For if someone lack the skills to do something, we can’t solve that through consequences or rewards. It isn’t a choice on their part, even if it looks like it is. We can’t make them grow up faster through punishing them for their incompetence or telling them off. It makes no sense to get annoyed with them if they can’t help it. Instead we have to accept where they are right now (even if we wish they were somewhere else) and work out how to make things work with that.
They will develop skills in time and we can help them with that - but neurological development is a long process, and no one’s brain ever developed faster through being told off for things they couldn’t help.

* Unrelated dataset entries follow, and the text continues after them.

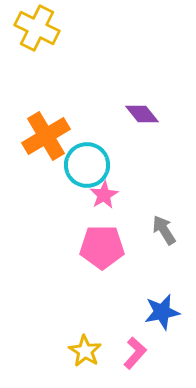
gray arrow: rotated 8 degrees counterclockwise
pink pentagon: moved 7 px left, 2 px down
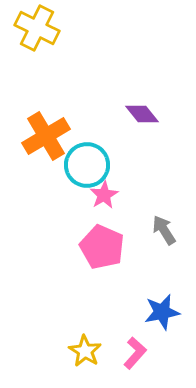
pink pentagon: rotated 24 degrees clockwise
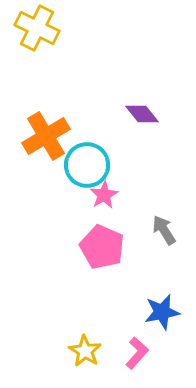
pink L-shape: moved 2 px right
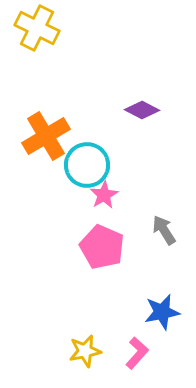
purple diamond: moved 4 px up; rotated 24 degrees counterclockwise
yellow star: rotated 28 degrees clockwise
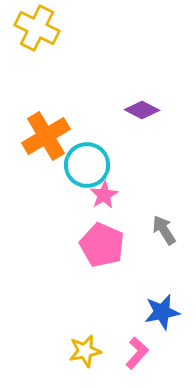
pink pentagon: moved 2 px up
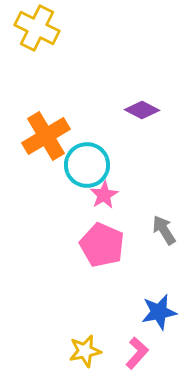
blue star: moved 3 px left
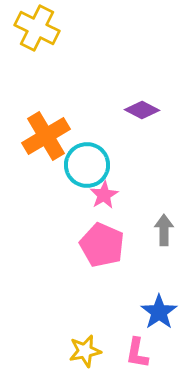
gray arrow: rotated 32 degrees clockwise
blue star: rotated 24 degrees counterclockwise
pink L-shape: rotated 148 degrees clockwise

I love Ross Greene! I volunteer for Lives in the Balance and I've been reading his books for years. When I work with kids, "Kids do well when they can" is my "discipline plan." If a child is having any type of problem, I just ask them what's going on. Then we solve the problem together. This works perfectly in a non-coercive environment, because not participating is an option. I'm sure teachers at mainstream schools would assume that all the kids just opt-out all the time. Over six years, I've had two kids opt out for part of a class period each! It's very rare. It would be interesting to see what would happen at a mainstream school. Coercion is fundamental there, so they might just have a lot of kids opting out. To me, that means that the program should change, not that the kids need punishment.
Hi Naomi. I wonder what place teaching and modelling has in the development of kids’ organisational skills. It’s my experience that children can improve their organisational abilities if teachers and parents make it easy for them to do so. Also some kids quickly develop agency when placed in positions to do so, such as when a parent is ill. Thought?